# [SOLVED] Printer-error msg-printer not ready



## lojo5612 (Jun 17, 2002)

Getting the subject message or very similar when I try to print anything with this computer. The printer and it's associated cables are OK since they work on another computer. In fact I have tried two different printers with the same result. Checked drivers and there are no conflicts. It seems to be a problem with the motherboard? It is an older NEC with win95OS. I don't know where to try now or how to either. 
All you guys are great.(the guys means gals too),
lojo5612


----------



## ~Candy~ (Jan 27, 2001)

In the device manager, does LPT1 appear with no conflicts? In the bios setup, is the port enabled?


----------



## lojo5612 (Jun 17, 2002)

Yes to both questions. Everything seems to be enabled.
lojo5612


----------



## ~Candy~ (Jan 27, 2001)

By chance, do you have another printer you can test on this computer?


----------



## lojo5612 (Jun 17, 2002)

Yes I did try a second printer with the same result. 
thanks,
lojo5612


----------



## ~Candy~ (Jan 27, 2001)

Then I would tend to think that the port itself is the problem. They can and do go out. Per chance do you have an add-in parallel port card laying around that you can pop into the computer?


----------



## lojo5612 (Jun 17, 2002)

No that I don't have. I don't think I want to canibalize one that is working pretty good now and is destined for my sister who has to get her feet wet computerwise. Any other suggestions?
lojo5612


----------



## ~Candy~ (Jan 27, 2001)

They are pretty cheap to buy......


----------



## lojo5612 (Jun 17, 2002)

Just made an E-bay purchase. Will be back hopefully in a few days with the results of trying the printer port.
thanks again,
lojo5612


----------



## ~Candy~ (Jan 27, 2001)

Hopefully you checked to be sure you have a spare slot to place it in, and more than likely you'll need an ISA one.....


----------



## lojo5612 (Jun 17, 2002)

No I really had not checked ,but I have at least two slots. Thanks for the heads up.
lojo5612


----------



## lojo5612 (Jun 17, 2002)

The parallel port has arrived!
How do I get the computer to recognize the new port instead of the other printer port? 
lojo5612


----------



## ~Candy~ (Jan 27, 2001)

Windows should pick it up as new hardware and assign it LPT2.


----------



## lojo5612 (Jun 17, 2002)

It did not do that. I am going to try again. This computer has three com ports and only one printer port. Can I reassign one of the com ports to be a printer port? I tried to disable the printer port but that did not help either.
lojo5612


----------



## ~Candy~ (Jan 27, 2001)

Com ports are completely different from the parallel ports.

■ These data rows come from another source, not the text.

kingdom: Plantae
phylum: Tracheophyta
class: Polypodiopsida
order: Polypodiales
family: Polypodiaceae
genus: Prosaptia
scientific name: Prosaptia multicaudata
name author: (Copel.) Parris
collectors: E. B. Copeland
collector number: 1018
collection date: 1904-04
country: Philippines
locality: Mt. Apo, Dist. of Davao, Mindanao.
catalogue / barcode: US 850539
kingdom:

Just go to add new hardware and manually install it instead.....

Another thought as well, did the card come with an instruction sheet? If not, you're going to have to look at the jumper setting guide on it to see if it's set where you need it.....


----------



## lojo5612 (Jun 17, 2002)

Put the card back in and although it called it printer port 1 it worked! now I have two #1 ports but the one is disabled. I can live with that. 
Thanks for all your help and I am sure I will be asking something again. Think I will have a beer!
lojo5612


----------



## ~Candy~ (Jan 27, 2001)

The one that is marked disabled.....you should be able to delete......

Enjoy the beer!


----------